**“Las Dos Tartas del Hotel Valencia: El Cumpleaños de Luna, Estrella, Lucinda y Minerva”**

Hola, buenos días. En el cuento de hoy, la princesa Sara y Fee celebraban en el Hotel Valencia el cumpleaños de sus hijas: Luna, Estrella, Lucinda y Minerva. Había globos dorados, música suave y dos enormes tartas sorpresa esperando bajo unas campanas de cristal.

Don Ramón llegó con una noticia importante: Miranda no asistiría, porque en el centro de salud había hecho una broma poco amable cuando las niñas iban a recibir sus vacunas. Yin avisó enseguida a Olga, la tía de Vampirina, y Lola Loud pidió ayuda a Raquel, la madre de la princesa Sofía.

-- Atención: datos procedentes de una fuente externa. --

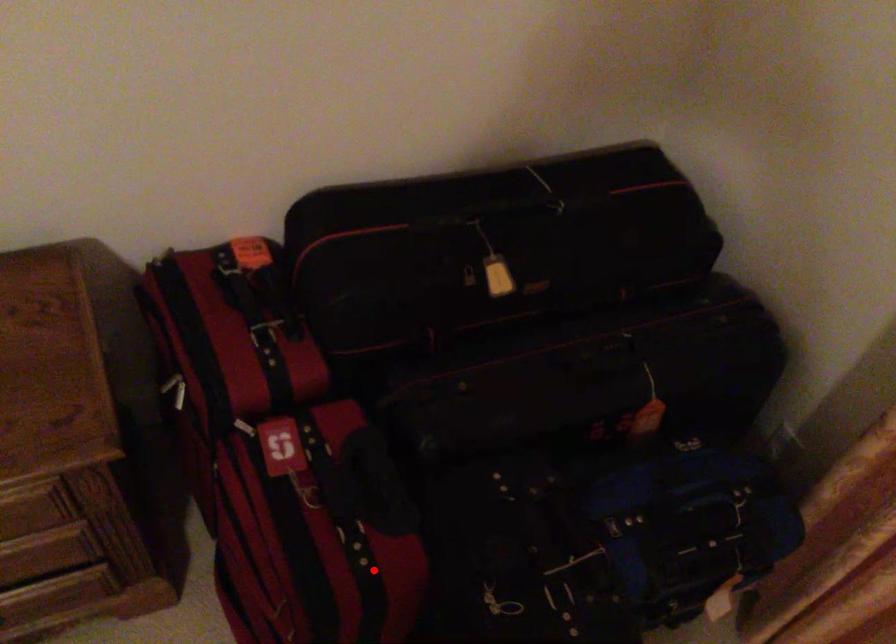
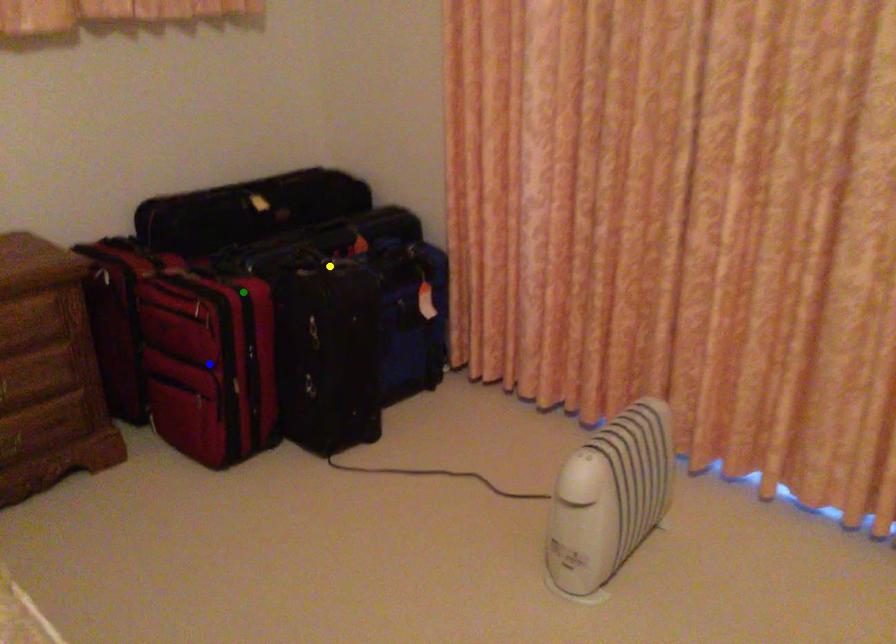
Question: I am providing you with two images of the same scene from different viewpoints. A red point is marked on the first image. You are given multiple points on the second image. Which point in image 2 represents the same 3d spot as the red point in image 1?

Choices:
 (A) yellow point
 (B) green point
 (C) blue point

Answer: (B)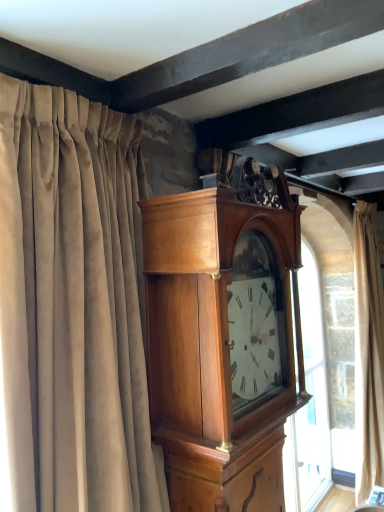
Question: Can you confirm if polished wood wall clock at center is smaller than beige velvet curtain at right, which ranks as the 2th curtain in front-to-back order?

Choices:
 (A) yes
 (B) no

Answer: (A)

Question: Is beige velvet curtain at right, arranged as the 2th curtain when viewed from the left, inside polished wood wall clock at center?

Choices:
 (A) no
 (B) yes

Answer: (A)

Question: Is polished wood wall clock at center to the left of beige velvet curtain at right, the first curtain positioned from the back, from the viewer's perspective?

Choices:
 (A) yes
 (B) no

Answer: (A)

Question: Is polished wood wall clock at center facing away from beige velvet curtain at right, which ranks as the 2th curtain in front-to-back order?

Choices:
 (A) yes
 (B) no

Answer: (B)

Question: Is polished wood wall clock at center aimed at beige velvet curtain at right, placed as the 1th curtain when sorted from right to left?

Choices:
 (A) yes
 (B) no

Answer: (B)

Question: Is suede curtain at left, which ranks as the second curtain in right-to-left order, taller or shorter than polished wood wall clock at center?

Choices:
 (A) tall
 (B) short

Answer: (B)

Question: Is suede curtain at left, acting as the 1th curtain starting from the front, bigger or smaller than polished wood wall clock at center?

Choices:
 (A) big
 (B) small

Answer: (B)

Question: From a real-world perspective, is suede curtain at left, acting as the 1th curtain starting from the front, physically located above or below polished wood wall clock at center?

Choices:
 (A) above
 (B) below

Answer: (A)

Question: Relative to polished wood wall clock at center, is suede curtain at left, acting as the 1th curtain starting from the front, in front or behind?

Poco después, un autobús se detuvo frente al hotel. De él bajaron Miranda, su novio el Maestro y el padre de Yin. También llegó don Román, primo de don Ramón. Miranda habló con voz tranquila:
—Lo siento mucho. Mi broma fue un error y no quería entristecer a nadie.
Las cuatro cumpleañeras la escucharon y, al ver que decía la verdad, aceptaron sus disculpas.

Vampirina, que había presenciado el reencuentro, quiso llevarse a la princesa Sara para enseñarle un baile, pero Sara le explicó que antes debía pedir permiso.
—¡Claro! Entonces bailemos todos juntos.
Primero compartieron la primera tarta, de vainilla y estrellas de azúcar. Después apareció la segunda, de chocolate con cuatro velitas brillantes. Luna, Estrella, Lucinda y Minerva pidieron el mismo deseo: que la amistad siempre encontrara un camino para volver.

Moraleja:

**Moraleja:** Reconocer un error y pedir perdón de corazón puede reparar la tristeza que causamos. También es importante escuchar las disculpas, perdonar cuando alguien demuestra que quiere mejorar y pedir permiso antes de hacer algo con los demás. Así, la amistad crece con respeto, alegría y cariño.